◆ TEXT SECTION ◆
BEGIN

Construction of the garden in May, 2021.

Many people responded to the email, and slowly but surely a botanical society began to take shape. I had pitched my idea earlier to Malmö Stads city planners in charge of the Sorgenfri neighborhood. Sorgenfri has been an industrial area from the end of the 19th century until the 1990s, with activities such as leather tannery, pharmaceutical industry, dry cleaning and a paint factory. Today, they are in the process of transforming it into a residential area. It's an exciting place where anything can happen: a bus garage has been transformed into an art academy, and monumental buildings shoot out of the ground overnight. The city planners liked the idea, and gave us a construction budget and a place for us to carry out the project. The place is called Spiggans Plats (named after “spigga” as they used to call Malmö's trams) and is located between Industrigatan and Spårvägen, about 150 metres away from the Art Academy.

Construction began in the spring. NCC helped by draining the soil, laying new gravel and preparing some cultivation areas. Our group continued the work in May, by setting up a number of pallet collars. Dead plants that we received from the local cemetery formed the basis of the boxes. We then filled them up with soil. A stage was built in the middle of the garden, and a little later, an information sign was also added.

Since Sweden has relatively short summers, you want the plants to start sprouting as early as possible in the year. Already in March, we distributed small pots, soil and seeds among the group, and each of us then germinated plants in our studios. In this way we could work together at a distance, until it was warm enough to work as a group in the physical garden. The northern studios with their attractive cool light, proved to be the worst for cultivation because the plants need strong sun to grow. Thrips and gnats were also persistent problems, but we still managed to get a bunch of plants out when the risk of frost was over. We sowed the remaining seeds in the plein air.

The dye garden with woad, indigo, and other plants.

The plants that can be seen in Sorgenfri's botanical garden come from different places. Some seeds have been shipped from Impecta Fröhandel in Julita. Other plants, such as the artichokes, broad beans and wormwood, are a donation from my allotment garden in Bulltofta. We also have a collection of shrubs from Denmark, and indigo plants from the artist Sigrid Holmwood, as well as squash that has been grown in a closet near Möllevångstorget.

Cigarette butts appear like slugs in the urban garden.

END

◆ INSTRUCTIONS FOR THE TASK ◆
In the text about the Sorgenfri botanical garden, what name did people use for Malmö's trams?

◆ DATASET CONTENT ◆

BEGIN

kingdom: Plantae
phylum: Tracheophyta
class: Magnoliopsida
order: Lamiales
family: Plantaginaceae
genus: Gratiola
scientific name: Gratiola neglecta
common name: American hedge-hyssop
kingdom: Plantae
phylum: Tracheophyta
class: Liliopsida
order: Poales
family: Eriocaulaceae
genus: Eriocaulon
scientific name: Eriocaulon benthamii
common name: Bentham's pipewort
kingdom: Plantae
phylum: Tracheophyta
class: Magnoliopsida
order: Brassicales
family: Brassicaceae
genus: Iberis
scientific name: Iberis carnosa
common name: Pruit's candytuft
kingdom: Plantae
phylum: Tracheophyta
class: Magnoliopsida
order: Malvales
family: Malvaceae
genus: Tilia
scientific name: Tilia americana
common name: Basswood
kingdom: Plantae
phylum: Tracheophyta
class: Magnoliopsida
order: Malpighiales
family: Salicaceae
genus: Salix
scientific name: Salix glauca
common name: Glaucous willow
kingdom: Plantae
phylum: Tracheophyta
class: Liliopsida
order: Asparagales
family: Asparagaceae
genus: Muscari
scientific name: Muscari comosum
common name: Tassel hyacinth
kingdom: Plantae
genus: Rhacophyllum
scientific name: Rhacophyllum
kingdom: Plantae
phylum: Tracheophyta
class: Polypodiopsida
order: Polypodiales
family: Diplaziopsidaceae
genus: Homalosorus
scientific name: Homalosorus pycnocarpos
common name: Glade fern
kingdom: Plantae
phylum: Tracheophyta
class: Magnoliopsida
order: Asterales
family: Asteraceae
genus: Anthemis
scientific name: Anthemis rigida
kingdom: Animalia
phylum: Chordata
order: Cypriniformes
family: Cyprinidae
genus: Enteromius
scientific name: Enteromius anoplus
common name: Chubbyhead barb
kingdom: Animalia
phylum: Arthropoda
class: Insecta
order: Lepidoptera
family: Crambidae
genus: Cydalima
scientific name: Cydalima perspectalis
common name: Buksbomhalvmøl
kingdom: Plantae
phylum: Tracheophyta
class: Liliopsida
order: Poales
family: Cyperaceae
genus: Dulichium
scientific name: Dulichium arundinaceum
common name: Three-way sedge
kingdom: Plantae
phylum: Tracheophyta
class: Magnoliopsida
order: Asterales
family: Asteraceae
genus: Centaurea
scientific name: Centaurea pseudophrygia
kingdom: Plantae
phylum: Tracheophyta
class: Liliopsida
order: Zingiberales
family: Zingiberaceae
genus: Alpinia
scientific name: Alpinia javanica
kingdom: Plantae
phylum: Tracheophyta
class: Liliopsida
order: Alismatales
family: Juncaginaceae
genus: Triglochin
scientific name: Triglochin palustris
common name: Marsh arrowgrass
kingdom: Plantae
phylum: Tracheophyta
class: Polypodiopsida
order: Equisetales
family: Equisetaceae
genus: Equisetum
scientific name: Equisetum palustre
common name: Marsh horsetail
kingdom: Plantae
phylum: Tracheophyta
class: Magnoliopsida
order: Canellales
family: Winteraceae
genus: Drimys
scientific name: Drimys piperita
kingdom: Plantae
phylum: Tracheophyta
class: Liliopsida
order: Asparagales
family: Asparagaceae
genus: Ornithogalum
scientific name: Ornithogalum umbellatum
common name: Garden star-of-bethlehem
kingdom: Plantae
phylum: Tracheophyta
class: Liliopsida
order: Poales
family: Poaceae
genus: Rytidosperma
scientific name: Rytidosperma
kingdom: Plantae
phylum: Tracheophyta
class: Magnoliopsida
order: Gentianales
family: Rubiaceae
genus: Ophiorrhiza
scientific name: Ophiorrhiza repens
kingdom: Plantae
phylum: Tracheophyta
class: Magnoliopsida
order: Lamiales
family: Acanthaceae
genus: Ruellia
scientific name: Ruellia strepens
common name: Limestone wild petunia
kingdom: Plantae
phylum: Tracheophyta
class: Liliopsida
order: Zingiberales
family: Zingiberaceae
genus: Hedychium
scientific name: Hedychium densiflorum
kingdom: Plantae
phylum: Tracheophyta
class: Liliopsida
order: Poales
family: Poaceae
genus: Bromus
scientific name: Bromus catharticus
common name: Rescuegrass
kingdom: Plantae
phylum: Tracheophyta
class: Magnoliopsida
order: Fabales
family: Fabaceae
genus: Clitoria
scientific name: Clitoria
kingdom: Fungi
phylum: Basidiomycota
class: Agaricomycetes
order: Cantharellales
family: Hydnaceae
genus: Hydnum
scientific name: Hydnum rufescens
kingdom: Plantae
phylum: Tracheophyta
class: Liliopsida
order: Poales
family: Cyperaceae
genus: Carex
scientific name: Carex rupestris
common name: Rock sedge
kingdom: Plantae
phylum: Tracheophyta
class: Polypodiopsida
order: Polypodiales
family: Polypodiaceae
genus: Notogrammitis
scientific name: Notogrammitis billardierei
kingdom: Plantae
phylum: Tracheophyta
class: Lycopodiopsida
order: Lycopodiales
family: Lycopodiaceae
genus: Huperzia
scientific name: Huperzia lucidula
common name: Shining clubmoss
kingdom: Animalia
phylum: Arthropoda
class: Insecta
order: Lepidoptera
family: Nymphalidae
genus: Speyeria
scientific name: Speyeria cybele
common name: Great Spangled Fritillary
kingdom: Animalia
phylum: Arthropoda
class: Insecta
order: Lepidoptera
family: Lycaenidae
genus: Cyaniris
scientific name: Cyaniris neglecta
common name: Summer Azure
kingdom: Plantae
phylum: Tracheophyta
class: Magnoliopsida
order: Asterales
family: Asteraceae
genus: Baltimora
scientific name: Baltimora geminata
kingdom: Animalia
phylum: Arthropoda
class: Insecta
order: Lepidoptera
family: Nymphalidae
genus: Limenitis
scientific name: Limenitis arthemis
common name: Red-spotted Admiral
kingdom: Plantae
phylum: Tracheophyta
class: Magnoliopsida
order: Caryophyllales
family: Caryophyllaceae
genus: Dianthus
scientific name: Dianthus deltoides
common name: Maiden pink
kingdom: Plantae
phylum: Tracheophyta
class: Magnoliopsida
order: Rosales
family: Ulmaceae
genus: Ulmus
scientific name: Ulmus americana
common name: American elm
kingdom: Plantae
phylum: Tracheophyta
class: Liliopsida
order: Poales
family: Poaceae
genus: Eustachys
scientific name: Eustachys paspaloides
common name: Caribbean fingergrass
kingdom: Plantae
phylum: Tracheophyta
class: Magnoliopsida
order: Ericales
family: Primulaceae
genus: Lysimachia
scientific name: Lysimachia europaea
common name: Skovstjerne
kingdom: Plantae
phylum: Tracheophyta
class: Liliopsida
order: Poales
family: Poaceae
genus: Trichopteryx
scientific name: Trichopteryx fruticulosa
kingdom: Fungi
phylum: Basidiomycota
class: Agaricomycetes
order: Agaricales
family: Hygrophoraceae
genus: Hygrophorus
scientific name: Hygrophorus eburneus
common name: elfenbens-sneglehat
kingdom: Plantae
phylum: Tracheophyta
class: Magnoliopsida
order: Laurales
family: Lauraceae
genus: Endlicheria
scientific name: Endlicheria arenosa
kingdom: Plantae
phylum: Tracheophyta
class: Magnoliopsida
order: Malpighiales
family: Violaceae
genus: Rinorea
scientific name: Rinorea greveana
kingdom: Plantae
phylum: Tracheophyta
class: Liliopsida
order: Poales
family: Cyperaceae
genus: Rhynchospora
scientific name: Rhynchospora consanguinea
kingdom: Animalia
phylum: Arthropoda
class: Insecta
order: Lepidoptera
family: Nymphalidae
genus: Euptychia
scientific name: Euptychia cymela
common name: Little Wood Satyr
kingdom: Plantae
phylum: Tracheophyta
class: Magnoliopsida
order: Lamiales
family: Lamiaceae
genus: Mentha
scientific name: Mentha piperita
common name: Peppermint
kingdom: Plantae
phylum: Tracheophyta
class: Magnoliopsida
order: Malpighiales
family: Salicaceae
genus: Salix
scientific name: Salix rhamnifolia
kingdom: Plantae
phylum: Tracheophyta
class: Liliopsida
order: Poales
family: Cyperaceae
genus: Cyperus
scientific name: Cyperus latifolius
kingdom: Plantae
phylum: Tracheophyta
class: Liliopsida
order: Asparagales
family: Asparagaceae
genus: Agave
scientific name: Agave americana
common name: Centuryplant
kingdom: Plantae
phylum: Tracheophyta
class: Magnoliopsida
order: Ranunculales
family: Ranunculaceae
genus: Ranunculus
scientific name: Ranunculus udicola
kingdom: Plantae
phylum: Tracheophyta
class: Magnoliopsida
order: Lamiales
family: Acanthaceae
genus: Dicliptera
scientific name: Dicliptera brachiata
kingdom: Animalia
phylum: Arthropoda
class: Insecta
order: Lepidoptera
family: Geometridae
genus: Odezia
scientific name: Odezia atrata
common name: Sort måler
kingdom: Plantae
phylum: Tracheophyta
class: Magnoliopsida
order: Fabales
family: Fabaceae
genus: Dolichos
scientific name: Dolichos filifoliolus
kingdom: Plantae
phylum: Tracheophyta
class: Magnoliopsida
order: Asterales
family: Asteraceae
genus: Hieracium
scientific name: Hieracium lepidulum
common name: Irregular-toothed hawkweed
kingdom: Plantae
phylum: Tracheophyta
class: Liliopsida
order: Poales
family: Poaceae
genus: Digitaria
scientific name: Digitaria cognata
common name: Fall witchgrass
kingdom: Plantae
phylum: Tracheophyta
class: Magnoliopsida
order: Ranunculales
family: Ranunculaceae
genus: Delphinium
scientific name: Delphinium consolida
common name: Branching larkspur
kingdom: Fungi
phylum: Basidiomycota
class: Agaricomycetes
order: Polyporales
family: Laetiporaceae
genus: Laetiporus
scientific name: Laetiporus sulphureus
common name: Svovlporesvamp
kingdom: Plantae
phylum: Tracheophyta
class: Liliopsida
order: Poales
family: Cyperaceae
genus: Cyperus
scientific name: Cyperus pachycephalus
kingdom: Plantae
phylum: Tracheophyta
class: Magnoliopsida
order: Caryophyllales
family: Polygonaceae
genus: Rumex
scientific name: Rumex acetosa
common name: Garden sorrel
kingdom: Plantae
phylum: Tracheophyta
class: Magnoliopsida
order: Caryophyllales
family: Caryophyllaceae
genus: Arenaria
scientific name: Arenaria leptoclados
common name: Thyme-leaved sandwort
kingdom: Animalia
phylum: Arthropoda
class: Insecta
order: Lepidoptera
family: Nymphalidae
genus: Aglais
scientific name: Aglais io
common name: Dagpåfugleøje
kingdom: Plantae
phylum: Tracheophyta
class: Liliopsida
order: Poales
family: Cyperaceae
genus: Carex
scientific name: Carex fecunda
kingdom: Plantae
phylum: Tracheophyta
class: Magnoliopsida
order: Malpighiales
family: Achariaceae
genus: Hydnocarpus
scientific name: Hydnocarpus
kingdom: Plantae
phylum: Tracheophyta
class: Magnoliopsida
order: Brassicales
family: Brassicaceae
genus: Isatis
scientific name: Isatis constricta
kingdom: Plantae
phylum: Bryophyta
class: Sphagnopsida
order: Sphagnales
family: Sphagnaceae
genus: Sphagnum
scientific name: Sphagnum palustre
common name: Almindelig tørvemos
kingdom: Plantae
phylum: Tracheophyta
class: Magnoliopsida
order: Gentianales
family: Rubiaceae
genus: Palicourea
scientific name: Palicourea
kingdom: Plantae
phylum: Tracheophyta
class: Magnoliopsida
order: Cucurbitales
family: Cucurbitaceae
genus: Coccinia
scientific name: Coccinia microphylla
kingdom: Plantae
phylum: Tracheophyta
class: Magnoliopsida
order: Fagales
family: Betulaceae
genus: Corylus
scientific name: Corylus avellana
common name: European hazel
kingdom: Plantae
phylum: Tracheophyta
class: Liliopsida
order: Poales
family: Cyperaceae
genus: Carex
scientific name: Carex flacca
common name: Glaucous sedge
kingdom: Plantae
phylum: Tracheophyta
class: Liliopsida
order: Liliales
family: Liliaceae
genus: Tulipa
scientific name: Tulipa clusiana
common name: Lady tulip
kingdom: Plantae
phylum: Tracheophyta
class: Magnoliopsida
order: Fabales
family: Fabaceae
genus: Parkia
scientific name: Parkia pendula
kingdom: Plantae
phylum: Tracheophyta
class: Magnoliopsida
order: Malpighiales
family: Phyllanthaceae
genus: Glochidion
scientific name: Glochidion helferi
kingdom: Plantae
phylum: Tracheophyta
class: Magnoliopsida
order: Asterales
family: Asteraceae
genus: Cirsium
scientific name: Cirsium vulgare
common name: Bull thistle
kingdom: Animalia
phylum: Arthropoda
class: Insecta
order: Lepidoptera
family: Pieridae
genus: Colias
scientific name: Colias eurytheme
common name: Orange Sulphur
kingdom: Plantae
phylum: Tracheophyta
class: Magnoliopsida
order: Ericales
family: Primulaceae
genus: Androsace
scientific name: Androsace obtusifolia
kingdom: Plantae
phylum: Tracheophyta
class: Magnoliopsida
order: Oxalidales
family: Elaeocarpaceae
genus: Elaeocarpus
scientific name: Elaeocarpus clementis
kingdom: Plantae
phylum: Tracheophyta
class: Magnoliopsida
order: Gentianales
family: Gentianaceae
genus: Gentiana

END

◆ EXPECTED OUTPUT ◆
"Spigga."